C. UNE COMMISSION D'ENQUÊTE PORTANT SUR LA GESTION DES SERVICES PUBLICS AU SENS LARGE
Les auteurs de la proposition de résolution estiment, dans son exposé des motifs, que les dispositifs de lutte contre la délinquance financière, la criminalité organisée et le contournement des sanctions internationales doivent être étudiés, à la suite :
· d'une part, de la révélation de « très nombreuses affaires mises à jour par un consortium de journalistes venus du monde entier, réunis auteur de la lutte contre la délinquance financière, l'ICIJ », telles que « Panama papers, Swiss leaks, Paradise Papers, FinCEN Files, Offshore leaks, Luxleak, [...] Pandora Papers » ;
· d'autre part, des différentes estimations réalisées, citées par les auteurs, relatives à la perte de recettes fiscales potentielles : « entre 30 et 100 milliards d'euros » selon la Cour des comptes16(*) s'agissant de la fraude fiscale des particuliers ou 200 milliards d'euros à l'échelle de l'Union européenne selon le Global Tax Evasion Report 202417(*) s'agissant de l'évasion fiscale pratiquée par les multinationales.
En conséquence, ils estiment nécessaire de prendre acte du travail d'analyse précité et de traduire ce dernier en réglementations, dans l'objectif de renforcer les dispositifs de lutte contre la délinquance financière, la criminalité organisée et le contournement des sanctions internationales.

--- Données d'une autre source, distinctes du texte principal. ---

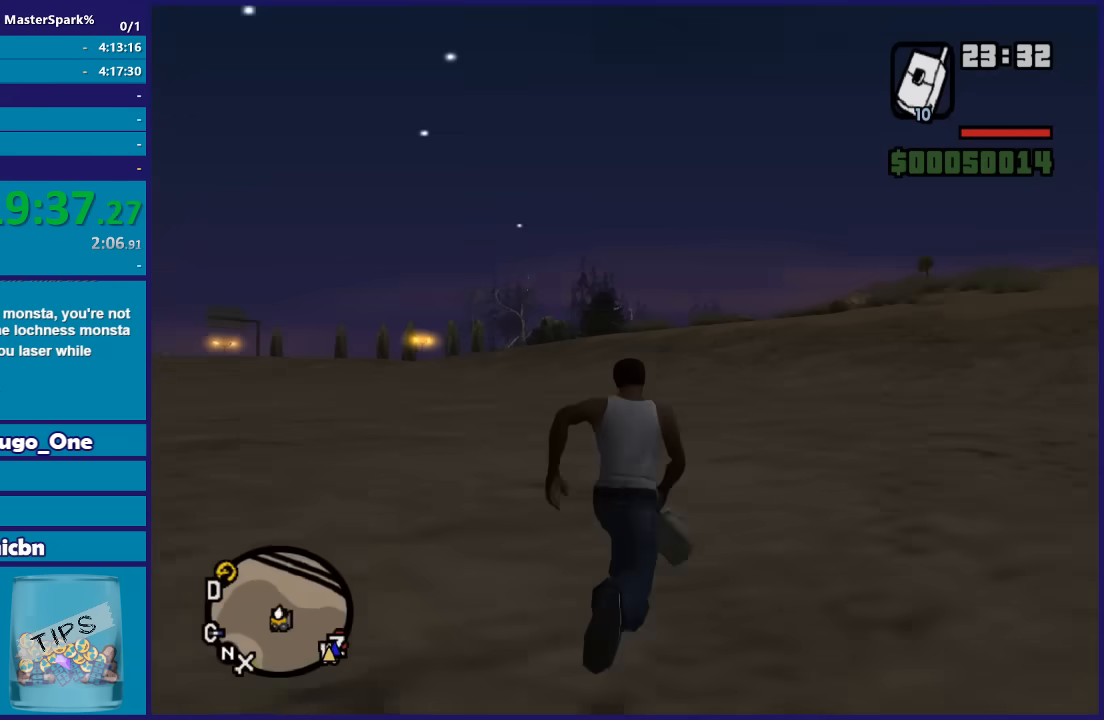
{"buttons": ["A"], "left_stick": "up-right", "right_stick": "center", "events": [[34, "A", "up"], [134, "A", "down"], [234, "A", "up"], [334, "A", "down"], [334, "left_stick", "up-right"], [434, "A", "up"], [467, "A", "down"]]}
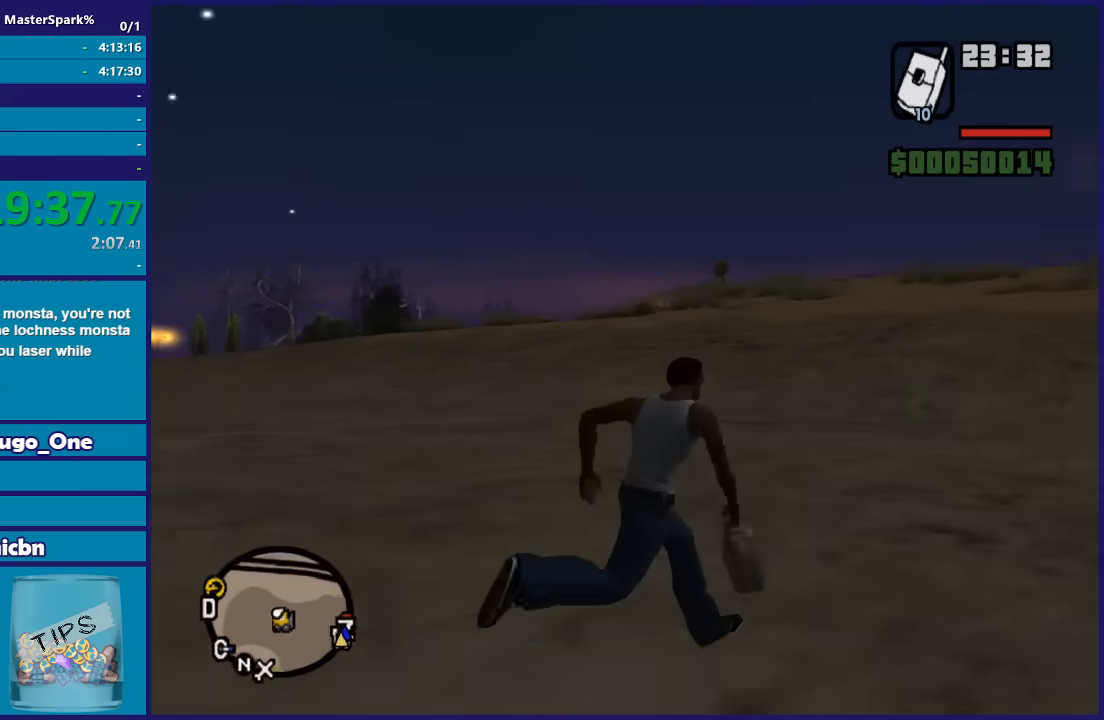
{"buttons": [], "left_stick": "right", "right_stick": "center", "events": [[33, "left_stick", "right"], [100, "A", "up"], [167, "A", "down"], [267, "A", "up"], [367, "A", "down"], [467, "A", "up"]]}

À cet effet, la commission d'enquête qu'ils proposent de créer viserait à dresser un état des lieux sur la lutte contre la délinquance financière, la criminalité organisée et le contournement des sanctions internationales, qui traiterait notamment de la perte de recettes fiscales induite, qui analyserait de nouveaux enjeux liés aux mutations du secteur financier telles que la « multiplication des nouveaux produits financiers, notamment les cryptoactifs18(*), ainsi que l'extrême rapidité, voire l'immédiateté des échanges », et qui permettrait en outre d'aborder les questions relatives aux pays et territoires non coopératifs à des fins fiscales et aux ports francs « comme il en existe en Suisse ou au Luxembourg ».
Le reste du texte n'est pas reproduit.